| PROBLEM TO SOLVE |
Arrange the data as a numbered list, from its first line through the line that contains "How Much Does It Co", and leave out any blank lines.

| EXERCISE DATA |
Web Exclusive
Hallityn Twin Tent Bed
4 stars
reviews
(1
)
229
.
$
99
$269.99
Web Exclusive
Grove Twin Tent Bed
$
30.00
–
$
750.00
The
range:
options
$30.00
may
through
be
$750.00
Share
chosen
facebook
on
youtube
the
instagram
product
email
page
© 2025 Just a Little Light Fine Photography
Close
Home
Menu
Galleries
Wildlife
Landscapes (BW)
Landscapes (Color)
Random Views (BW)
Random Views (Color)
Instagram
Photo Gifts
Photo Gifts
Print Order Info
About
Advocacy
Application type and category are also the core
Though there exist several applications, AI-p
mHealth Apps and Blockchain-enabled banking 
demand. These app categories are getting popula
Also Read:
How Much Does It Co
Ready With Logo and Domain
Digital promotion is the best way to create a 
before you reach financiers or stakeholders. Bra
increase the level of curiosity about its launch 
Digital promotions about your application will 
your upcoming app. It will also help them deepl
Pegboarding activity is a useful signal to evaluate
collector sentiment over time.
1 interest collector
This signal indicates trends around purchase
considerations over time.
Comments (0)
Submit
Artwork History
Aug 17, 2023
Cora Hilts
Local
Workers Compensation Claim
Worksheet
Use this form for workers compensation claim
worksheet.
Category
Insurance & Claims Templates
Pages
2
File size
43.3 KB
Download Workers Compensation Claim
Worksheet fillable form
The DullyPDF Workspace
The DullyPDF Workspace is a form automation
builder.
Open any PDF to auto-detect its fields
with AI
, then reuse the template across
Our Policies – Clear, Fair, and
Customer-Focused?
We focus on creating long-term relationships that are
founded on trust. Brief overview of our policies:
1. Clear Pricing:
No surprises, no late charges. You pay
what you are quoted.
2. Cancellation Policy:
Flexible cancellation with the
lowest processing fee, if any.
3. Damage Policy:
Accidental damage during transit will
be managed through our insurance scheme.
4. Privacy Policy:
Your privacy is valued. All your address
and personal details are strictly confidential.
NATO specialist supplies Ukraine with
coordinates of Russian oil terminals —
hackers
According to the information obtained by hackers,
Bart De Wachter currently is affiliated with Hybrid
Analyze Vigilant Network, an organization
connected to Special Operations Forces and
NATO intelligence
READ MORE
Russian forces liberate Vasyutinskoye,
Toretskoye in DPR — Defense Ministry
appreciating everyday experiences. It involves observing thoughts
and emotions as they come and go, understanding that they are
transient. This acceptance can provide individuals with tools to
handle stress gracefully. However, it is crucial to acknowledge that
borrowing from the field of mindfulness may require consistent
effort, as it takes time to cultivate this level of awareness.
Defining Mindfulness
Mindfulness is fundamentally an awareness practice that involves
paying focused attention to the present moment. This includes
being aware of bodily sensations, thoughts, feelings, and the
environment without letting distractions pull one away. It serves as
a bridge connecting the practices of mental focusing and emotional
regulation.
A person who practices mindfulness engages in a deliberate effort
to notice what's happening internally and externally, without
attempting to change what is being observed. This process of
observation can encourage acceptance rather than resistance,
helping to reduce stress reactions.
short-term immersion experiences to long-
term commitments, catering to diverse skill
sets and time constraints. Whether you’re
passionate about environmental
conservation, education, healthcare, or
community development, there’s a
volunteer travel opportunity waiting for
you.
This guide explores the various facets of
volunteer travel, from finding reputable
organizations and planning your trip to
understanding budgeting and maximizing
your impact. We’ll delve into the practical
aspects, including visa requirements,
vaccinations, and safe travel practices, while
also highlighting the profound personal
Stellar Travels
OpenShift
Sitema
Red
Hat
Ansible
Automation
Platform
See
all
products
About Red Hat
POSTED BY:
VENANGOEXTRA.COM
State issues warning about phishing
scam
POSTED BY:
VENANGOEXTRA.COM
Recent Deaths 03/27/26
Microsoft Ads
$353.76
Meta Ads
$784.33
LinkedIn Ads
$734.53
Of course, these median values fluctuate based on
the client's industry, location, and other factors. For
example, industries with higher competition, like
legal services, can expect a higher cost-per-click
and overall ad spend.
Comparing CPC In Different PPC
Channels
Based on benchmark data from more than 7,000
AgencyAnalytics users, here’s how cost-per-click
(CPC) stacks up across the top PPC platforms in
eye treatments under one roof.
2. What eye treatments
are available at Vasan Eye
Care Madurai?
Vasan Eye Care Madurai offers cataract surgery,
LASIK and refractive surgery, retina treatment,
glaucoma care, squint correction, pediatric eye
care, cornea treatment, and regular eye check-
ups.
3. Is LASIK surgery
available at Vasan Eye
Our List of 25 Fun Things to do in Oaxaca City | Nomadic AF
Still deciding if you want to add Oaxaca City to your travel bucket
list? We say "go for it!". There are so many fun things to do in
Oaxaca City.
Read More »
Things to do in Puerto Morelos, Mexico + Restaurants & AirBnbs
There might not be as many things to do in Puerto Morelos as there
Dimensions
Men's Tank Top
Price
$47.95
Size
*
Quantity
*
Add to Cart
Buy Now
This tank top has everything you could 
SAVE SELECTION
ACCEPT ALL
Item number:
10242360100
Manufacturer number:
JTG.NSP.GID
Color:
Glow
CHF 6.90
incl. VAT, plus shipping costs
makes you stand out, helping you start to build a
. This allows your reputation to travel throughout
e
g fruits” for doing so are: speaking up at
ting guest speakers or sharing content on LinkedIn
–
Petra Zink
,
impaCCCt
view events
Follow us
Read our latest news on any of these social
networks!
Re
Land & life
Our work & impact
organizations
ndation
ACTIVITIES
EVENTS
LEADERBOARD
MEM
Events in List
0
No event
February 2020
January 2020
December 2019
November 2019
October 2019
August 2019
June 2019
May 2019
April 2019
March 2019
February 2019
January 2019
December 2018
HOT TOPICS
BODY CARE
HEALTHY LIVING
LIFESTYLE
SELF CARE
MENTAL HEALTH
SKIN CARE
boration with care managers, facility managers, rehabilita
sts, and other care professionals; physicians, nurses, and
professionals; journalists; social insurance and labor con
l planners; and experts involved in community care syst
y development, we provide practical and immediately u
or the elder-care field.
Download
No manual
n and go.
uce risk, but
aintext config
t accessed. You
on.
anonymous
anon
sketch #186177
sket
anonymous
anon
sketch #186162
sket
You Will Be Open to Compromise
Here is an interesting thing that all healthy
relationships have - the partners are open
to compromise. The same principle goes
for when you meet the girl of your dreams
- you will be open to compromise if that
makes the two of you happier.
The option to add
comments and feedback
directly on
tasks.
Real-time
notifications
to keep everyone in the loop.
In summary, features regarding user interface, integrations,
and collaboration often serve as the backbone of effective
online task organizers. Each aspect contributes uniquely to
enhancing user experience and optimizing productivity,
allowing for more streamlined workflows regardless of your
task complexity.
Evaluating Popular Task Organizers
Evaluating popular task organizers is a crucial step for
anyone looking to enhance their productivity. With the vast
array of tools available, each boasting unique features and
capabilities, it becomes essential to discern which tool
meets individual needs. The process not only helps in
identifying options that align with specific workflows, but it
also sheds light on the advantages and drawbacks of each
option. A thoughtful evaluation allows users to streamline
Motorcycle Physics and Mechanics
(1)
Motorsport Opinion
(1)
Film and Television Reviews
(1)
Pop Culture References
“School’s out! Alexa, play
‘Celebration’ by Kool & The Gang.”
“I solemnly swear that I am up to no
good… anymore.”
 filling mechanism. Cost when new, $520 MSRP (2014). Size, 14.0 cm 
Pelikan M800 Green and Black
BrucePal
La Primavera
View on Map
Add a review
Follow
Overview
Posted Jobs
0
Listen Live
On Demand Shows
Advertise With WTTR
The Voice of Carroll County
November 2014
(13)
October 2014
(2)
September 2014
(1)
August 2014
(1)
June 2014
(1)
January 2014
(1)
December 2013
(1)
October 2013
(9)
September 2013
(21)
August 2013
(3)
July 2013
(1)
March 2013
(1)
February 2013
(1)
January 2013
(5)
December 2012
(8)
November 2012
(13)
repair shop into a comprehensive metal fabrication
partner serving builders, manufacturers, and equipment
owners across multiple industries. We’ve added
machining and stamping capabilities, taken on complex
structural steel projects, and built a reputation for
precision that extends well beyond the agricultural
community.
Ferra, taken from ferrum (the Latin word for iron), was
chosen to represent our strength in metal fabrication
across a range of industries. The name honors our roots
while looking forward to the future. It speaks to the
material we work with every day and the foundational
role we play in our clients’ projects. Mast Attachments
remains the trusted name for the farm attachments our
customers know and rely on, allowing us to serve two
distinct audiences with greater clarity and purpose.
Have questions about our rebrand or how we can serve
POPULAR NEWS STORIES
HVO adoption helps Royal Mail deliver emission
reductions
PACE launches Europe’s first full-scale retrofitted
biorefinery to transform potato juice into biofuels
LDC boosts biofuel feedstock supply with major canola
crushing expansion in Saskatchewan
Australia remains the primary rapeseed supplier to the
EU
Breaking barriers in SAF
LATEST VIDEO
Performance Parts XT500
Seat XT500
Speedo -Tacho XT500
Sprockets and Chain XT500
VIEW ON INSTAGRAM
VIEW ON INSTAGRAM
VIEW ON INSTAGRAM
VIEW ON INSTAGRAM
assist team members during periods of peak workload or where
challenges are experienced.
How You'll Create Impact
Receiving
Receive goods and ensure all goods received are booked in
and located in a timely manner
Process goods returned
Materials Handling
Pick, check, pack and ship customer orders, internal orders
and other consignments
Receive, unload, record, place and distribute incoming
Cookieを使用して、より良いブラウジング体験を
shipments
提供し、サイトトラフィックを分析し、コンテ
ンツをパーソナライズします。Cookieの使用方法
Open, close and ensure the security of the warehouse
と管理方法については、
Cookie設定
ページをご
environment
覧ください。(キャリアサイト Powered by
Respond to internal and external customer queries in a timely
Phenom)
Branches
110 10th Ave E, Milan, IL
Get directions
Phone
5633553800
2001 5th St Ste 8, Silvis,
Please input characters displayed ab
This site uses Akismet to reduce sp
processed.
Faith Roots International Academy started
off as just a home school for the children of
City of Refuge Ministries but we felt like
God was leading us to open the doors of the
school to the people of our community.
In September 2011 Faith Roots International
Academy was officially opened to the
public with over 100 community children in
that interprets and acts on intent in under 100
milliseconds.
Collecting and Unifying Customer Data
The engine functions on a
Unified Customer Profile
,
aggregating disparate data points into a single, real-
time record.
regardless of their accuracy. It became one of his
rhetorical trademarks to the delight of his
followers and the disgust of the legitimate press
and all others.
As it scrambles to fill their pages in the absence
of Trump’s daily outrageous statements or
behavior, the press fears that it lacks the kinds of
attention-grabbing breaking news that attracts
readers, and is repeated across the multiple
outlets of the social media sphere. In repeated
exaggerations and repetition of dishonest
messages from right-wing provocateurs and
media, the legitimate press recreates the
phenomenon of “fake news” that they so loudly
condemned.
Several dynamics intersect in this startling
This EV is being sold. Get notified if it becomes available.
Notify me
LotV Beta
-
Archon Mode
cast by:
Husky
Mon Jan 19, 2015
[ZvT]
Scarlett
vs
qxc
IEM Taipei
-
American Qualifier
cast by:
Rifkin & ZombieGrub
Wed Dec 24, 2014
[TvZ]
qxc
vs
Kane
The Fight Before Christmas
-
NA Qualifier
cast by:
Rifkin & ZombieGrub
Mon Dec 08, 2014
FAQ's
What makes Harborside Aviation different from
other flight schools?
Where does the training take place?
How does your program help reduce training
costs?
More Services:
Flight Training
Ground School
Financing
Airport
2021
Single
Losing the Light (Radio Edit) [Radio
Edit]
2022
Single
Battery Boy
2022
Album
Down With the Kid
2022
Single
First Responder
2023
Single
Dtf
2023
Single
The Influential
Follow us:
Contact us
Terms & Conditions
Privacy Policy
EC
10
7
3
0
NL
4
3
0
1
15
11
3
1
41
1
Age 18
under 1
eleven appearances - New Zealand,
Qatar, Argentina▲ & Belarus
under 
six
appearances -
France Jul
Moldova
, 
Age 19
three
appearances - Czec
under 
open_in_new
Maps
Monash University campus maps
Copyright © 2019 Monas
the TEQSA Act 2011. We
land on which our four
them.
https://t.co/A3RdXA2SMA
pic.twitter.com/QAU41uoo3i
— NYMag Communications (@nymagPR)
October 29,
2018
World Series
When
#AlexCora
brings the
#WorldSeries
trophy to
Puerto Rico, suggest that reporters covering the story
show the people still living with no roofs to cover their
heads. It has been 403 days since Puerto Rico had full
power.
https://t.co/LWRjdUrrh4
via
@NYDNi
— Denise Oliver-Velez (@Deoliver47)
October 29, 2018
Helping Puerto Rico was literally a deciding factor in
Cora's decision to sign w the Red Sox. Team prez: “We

| ANSWER SECTION |
1. Web Exclusive
2. Hallityn Twin Tent Bed
3. 4 stars
4. reviews
5. (1
6. )
7. 229
8. .
9. $
10. 99
11. $269.99
12. Web Exclusive
13. Grove Twin Tent Bed
14. $
15. 30.00
16. –
17. $
18. 750.00
19. The
20. range:
21. options
22. $30.00
23. may
24. through
25. be
26. $750.00
27. Share
28. chosen
29. facebook
30. on
31. youtube
32. the
33. instagram
34. product
35. email
36. page
37. © 2025 Just a Little Light Fine Photography
38. Close
39. Home
40. Menu
41. Galleries
42. Wildlife
43. Landscapes (BW)
44. Landscapes (Color)
45. Random Views (BW)
46. Random Views (Color)
47. Instagram
48. Photo Gifts
49. Photo Gifts
50. Print Order Info
51. About
52. Advocacy
53. Application type and category are also the core
54. Though there exist several applications, AI-p
55. mHealth Apps and Blockchain-enabled banking 
56. demand. These app categories are getting popula
57. Also Read:
58. How Much Does It Co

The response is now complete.